Teeming with diversity and life, the Earth’s oceans shelter more than 300,000 marine species. They also generate 70 percent of the planet’s oxygen and are the primary source of protein for close to a billion people. However, the oceans’ supposedly endless abundance of resources is now being depleted as humans trawl aquatic fauna faster than our planet can replenish—pushing many ecosystems to the brink of collapse.
Trawling it all away
With the growth of the global population came a growing demand for food—as well as harmful industry practices that are the product of global overconsumption. This demand has pushed many governments to spend billions of dollars on subsidies for damaging fishing practices, despite their commitment to eradicate them.
This money is what props up bottom trawling, an industrial fishing method that uses large nets to scrape everything off the seafloor. These fishing nets can measure up to two miles long and are anchored hundreds of feet deep, having little to no control of the catch as the nets hog everything in their path. Since trawling nets are non-selective, other marine species are captured and later discarded dead overboard. This inadvertent hauling of species is known as “bycatch”, where animals such as sea turtles, albatross, and cetaceans are caught by fishing nets that are targeted for smaller animals. The process also destroys ecosystems at the lowest region of the ocean—the benthic zone—which may take decades to recover.

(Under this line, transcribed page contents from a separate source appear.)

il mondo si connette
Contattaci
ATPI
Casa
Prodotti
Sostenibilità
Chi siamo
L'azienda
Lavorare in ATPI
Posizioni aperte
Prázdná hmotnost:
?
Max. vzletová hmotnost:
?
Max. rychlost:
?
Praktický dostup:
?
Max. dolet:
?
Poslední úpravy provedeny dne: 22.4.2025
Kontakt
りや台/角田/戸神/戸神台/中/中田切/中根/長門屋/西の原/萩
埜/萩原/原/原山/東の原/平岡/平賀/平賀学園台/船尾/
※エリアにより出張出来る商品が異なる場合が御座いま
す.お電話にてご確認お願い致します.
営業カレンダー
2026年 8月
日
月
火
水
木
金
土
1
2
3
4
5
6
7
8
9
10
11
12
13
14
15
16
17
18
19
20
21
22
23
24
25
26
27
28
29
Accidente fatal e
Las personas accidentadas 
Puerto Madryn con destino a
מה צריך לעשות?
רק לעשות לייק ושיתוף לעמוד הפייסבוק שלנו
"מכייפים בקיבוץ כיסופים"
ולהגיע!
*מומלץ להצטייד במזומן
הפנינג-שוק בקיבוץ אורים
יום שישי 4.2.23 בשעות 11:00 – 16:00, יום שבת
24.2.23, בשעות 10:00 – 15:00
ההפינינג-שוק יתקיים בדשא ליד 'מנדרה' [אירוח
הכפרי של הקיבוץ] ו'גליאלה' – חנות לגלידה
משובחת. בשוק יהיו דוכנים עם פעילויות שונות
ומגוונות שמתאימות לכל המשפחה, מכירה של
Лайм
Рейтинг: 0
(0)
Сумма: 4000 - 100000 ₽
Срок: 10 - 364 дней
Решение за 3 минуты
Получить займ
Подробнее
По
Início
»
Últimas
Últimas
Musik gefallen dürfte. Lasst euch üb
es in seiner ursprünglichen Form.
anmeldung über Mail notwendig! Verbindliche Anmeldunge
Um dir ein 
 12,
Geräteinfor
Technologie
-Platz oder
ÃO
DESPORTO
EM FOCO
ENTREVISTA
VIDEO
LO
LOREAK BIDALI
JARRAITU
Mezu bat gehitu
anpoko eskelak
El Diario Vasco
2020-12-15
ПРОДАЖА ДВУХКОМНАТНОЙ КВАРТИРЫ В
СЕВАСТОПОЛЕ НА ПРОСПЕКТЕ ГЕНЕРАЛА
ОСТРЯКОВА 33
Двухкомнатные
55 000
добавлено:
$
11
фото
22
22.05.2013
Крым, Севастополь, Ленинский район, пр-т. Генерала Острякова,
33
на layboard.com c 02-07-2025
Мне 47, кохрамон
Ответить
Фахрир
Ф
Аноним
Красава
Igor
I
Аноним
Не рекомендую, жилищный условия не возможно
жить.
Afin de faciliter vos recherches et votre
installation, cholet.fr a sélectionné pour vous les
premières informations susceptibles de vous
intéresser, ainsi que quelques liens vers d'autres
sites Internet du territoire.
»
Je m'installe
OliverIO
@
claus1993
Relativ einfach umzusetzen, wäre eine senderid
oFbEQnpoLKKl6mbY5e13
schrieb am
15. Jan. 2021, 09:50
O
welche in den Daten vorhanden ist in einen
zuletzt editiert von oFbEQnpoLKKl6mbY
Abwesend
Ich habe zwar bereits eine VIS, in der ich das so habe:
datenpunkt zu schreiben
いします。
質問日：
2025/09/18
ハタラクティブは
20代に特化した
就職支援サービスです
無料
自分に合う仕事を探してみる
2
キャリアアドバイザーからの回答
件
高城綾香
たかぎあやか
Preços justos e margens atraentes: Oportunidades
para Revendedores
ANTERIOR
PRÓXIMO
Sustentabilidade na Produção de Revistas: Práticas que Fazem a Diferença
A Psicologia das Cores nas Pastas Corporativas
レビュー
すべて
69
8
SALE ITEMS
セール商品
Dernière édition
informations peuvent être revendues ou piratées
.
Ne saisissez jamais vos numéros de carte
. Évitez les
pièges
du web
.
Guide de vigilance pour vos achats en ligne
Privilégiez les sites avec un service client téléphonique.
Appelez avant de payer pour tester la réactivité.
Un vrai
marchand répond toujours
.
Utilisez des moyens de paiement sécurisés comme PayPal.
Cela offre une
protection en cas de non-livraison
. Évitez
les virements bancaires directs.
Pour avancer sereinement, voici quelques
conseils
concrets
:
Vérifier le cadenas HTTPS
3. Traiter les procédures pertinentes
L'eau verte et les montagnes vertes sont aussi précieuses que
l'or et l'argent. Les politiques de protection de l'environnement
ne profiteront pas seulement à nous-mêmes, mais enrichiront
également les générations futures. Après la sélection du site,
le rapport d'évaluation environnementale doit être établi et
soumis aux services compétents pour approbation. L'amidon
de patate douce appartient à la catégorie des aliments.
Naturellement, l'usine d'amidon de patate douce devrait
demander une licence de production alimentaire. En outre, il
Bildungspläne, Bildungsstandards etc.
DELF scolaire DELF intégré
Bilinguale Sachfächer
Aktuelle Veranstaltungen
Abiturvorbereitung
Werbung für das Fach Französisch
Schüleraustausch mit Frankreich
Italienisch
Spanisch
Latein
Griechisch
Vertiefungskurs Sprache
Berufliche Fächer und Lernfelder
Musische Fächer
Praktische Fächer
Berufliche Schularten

“Not only do [fishermen] kill the fish that live there but they also destroy the [marine] ecosystem after trawling,” contends Frederik Jutfelt, an associate professor at the Norwegian University of Science and Technology.
Although new technologies have revolutionized fishing methods, they have also contributed to a cascading ecological collapse across the oceans. Propelled by fishing industries, the prevalence of satellite navigation, dynamite fishing, scallop fishing, and trawling gear today leads to overfishing that disrupts ecosystems and may later threaten the global fishing industry.
A “plasticarian” diet
In addition to the said fishing methods, plastics also contribute to the destruction of marine life and ecosystems. According to the International Union for Conservation of Nature, around eight million tons of plastics are discarded into oceans annually, comprising about 80 percent of marine debris.
Such trash harms marine ecosystems in various ways. Species such as seabirds, whales, and turtles are known to ingest large plastics (macroplastics) such as plastic bags and straws. Further, on an annual basis, approximately one million seabirds and 100,000 marine mammals perish due to plastic ingestion.
While plastic bags and straws are major contributors to ocean pollution, discarded fishing equipment, known as ghost fishing gear also harm the oceans as t approximately 500,000 to one million tons of fishing gear are lost to sea annually.
But perhaps the greatest threat to our oceans today are microplastics, the physical and biological breakdown of plastic marine debris, which pose a greater threat compared to macroplastics as marine species can easily ingest these particles.
“Microplastics [are] any plastics that [get] broken down into tiny pieces,” Jutfelt elucidates. The absorption of microplastics can cause abnormalities within the digestive system of marine organisms and degrade their eating habits, both of which reduce growth rates and stunt reproductive functions.
Apart from dynamite fishing and bottom trawling, whaling is another controversial fishing activity that has garnered international attention. One of the more contentious whaling practices is known as “grindadráp”, a Faroese tradition where pods of pilot whales are slaughtered for their meat and blubber.
Environmental groups argue that mercilessly capturing a pod and driving them onto the beaches is unethical, with many groups labeling it an “insane bloodsport” as an average of 800 whales are hunted down annually.
Jutfelt furthers that whale hunting may lead to their imminent endangerment as the number of whales slaughtered may increase in the succeeding years. He notes that “[Whales] can’t quickly rebound…it takes a long time for them to be restored” in comparison to other marine species because of their slow growth rate and inability to produce calves in great numbers.
Although this issue on whale slaughter has caught the attention of the public, the Faroese government contends that whale hunting provides local communities with food and that the practice is regulated by law. It also maintains that grindadráp is sustainable and encourages concerned individuals not to be preoccupied with the issue.
However, while Faroese locals claim the practice is sustainable, Jutfelt questions the ethicality of the current whaling practices, “I think the rules are working quite well and the numbers taken are very low by these countries and I don’t think it’s a threat to the sustainability of the population, but, I still think it shouldn’t be done.”
The heart of the ocean
It is evident that commercial fishing practices have caused large-scale marine ecological disruption and the decline of marine species. Viewing the oceans as an infinite resource is what leads to their degradation. If we continue to see the oceans as a benign provider of our needs, without recognizing the cost of man-made damage, ecosystems will be unable to replenish and ultimately cause harm to mankind.
As such, improving fishing practices to lessen or prevent the ecological damage they can cause remains a priority so marine ecosystems can flourish while simultaneously providing the necessary resources for humanity.
As Jutfelt puts it, “We need to ensure good welfare and humane handling of the animals” for once our environment is severely affected, it is only a matter of time before our lives are put at stake.